# MBraud4 Does Dallas as well (or at least close to the area)



## Mbraud4 (Feb 17, 2006)

I will be in Quitman, TX for a wedding on the weekend of April 21. Its about an hour from Dallas and the wedding is on Sunday. Im thinking of maybe trying to scoot out of town sunday to go visit a few BOTLs in the area. If anyone is interested give me a PM and I will see what I can conjure up with the fiance


----------



## Blueface (May 28, 2005)

Mbraud4 said:


> I will be in Quitman, TX for a wedding on the weekend of April 21. Its about an hour from Dallas and the wedding is on Sunday. Im thinking of maybe trying to scoot out of town sunday to go visit a few BOTLs in the area.
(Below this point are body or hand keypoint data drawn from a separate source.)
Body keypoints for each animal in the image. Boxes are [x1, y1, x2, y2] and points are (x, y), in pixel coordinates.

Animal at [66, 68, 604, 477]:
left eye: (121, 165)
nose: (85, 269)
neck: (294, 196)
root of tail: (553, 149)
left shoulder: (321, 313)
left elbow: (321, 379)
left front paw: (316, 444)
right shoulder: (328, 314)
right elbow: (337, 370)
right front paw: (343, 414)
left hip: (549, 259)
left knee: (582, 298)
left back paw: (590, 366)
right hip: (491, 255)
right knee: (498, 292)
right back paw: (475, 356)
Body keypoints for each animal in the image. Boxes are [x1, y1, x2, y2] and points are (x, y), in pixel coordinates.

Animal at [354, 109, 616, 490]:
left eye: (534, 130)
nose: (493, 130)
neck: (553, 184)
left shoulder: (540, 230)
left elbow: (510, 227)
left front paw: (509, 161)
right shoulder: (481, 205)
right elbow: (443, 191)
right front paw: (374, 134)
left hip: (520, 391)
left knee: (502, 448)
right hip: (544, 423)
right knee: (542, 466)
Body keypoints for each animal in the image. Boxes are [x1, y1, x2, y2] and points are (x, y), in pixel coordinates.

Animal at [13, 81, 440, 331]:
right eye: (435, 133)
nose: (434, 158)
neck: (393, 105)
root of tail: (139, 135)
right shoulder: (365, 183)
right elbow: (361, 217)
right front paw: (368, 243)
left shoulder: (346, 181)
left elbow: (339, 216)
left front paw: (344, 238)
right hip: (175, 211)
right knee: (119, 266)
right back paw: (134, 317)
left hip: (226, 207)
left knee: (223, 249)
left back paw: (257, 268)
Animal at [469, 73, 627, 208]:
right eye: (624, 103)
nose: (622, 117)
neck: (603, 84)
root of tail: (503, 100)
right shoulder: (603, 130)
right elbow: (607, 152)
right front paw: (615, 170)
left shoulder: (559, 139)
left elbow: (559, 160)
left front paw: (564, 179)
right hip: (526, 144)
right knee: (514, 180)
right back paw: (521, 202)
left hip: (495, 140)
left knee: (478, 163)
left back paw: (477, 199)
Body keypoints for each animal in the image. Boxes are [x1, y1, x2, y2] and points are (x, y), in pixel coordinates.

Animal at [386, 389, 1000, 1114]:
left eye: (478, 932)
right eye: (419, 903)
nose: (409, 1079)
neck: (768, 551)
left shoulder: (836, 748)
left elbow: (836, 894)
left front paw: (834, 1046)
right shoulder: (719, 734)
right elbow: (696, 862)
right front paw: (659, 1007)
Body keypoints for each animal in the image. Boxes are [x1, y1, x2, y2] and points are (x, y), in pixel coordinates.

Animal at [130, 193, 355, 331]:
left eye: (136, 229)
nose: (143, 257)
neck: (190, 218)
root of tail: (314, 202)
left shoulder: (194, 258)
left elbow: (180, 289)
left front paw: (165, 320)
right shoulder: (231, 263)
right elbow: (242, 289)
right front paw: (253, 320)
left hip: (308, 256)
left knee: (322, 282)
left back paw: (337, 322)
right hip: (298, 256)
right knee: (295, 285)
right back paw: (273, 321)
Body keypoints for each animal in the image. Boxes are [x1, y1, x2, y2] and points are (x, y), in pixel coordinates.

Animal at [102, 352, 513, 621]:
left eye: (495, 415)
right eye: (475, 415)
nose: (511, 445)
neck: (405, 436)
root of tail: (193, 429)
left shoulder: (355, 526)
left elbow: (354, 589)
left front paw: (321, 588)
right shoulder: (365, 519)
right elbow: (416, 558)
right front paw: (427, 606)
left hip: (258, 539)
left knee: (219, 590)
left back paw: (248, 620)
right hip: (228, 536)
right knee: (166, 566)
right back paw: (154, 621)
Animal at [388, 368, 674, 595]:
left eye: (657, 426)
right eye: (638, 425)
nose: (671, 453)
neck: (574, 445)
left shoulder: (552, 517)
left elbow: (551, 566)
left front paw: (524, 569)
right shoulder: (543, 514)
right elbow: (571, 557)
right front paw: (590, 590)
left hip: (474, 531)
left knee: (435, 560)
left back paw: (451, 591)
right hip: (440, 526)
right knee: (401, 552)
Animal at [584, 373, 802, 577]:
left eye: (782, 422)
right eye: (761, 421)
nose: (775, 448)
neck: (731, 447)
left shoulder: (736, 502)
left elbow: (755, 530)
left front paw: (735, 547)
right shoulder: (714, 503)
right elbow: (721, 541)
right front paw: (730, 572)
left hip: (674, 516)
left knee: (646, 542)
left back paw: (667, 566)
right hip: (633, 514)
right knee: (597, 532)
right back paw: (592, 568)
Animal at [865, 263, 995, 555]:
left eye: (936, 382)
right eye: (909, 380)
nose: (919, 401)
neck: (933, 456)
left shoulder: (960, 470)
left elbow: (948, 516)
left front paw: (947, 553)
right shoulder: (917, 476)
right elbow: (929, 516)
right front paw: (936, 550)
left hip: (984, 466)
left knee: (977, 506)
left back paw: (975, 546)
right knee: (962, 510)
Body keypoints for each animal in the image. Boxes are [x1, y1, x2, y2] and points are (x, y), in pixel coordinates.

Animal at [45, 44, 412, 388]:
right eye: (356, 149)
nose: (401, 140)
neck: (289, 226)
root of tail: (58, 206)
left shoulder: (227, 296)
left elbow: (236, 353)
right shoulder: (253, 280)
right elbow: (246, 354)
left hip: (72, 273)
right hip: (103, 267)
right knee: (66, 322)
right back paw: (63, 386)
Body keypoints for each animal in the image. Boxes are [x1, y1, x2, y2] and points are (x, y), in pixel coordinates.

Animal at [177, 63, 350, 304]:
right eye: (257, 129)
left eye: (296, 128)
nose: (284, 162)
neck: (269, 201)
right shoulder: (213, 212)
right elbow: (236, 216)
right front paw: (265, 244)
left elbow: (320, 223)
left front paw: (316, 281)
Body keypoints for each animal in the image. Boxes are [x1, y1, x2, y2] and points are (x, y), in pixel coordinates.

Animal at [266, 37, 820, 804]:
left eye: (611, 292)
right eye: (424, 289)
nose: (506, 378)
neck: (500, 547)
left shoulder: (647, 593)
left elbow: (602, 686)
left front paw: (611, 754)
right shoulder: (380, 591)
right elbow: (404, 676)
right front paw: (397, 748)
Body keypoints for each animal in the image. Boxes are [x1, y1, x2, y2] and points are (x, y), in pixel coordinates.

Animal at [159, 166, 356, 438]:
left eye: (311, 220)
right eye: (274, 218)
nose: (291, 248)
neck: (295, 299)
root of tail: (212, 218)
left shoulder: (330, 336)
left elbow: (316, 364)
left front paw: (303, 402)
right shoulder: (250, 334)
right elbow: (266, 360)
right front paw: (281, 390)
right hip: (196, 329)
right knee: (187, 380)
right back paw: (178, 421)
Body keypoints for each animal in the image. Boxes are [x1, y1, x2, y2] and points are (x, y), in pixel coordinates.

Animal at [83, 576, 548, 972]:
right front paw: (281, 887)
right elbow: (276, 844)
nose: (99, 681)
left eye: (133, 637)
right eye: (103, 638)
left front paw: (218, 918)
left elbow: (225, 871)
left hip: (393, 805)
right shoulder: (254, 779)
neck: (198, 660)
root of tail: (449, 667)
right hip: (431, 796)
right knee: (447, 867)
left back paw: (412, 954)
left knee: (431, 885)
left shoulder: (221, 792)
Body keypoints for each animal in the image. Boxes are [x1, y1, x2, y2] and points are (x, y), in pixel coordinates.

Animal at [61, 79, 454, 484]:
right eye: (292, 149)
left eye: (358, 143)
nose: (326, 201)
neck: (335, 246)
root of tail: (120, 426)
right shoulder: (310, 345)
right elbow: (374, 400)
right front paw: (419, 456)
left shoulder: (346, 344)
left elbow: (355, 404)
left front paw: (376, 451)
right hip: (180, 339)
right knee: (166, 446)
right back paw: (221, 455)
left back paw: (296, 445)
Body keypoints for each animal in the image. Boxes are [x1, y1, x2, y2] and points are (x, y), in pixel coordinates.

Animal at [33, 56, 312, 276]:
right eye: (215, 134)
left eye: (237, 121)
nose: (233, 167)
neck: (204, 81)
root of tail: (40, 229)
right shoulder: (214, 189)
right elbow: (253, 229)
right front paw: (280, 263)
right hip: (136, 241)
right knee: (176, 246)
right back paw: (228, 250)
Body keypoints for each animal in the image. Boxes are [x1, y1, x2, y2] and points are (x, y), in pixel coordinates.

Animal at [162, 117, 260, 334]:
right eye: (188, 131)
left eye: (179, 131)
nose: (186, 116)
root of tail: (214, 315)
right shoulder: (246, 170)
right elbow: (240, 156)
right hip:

If anyone is interested give me a PM and I will see what I can conjure up with the fiance


Man, Dallas gets done by everyone lately.:r


----------



## croatan (Mar 23, 2005)

It's about time you make your way up here, Mike.


----------



## Mbraud4 (Feb 17, 2006)

Actually gonna be in Quitman from wed to sat. and then on Sunday I think im getting a hotel in Dallas...so i will hook up with u guys for sure. I probably will wanna drive out wed and thur to dallas to hang out with anyone if they want to b/c my fiance is standing in the wedding and doing all that good stuff (practice or whatever) and I dont know anyone there so I am being allowed to do whatever I want those days...

If anyone has free time on those days and wants to try and arrange something send me a PM


----------



## Mbraud4 (Feb 17, 2006)

bump


----------



## BeagleOne (Dec 23, 2005)

Sadly, I will be in Katy for a wedding that weekend.


----------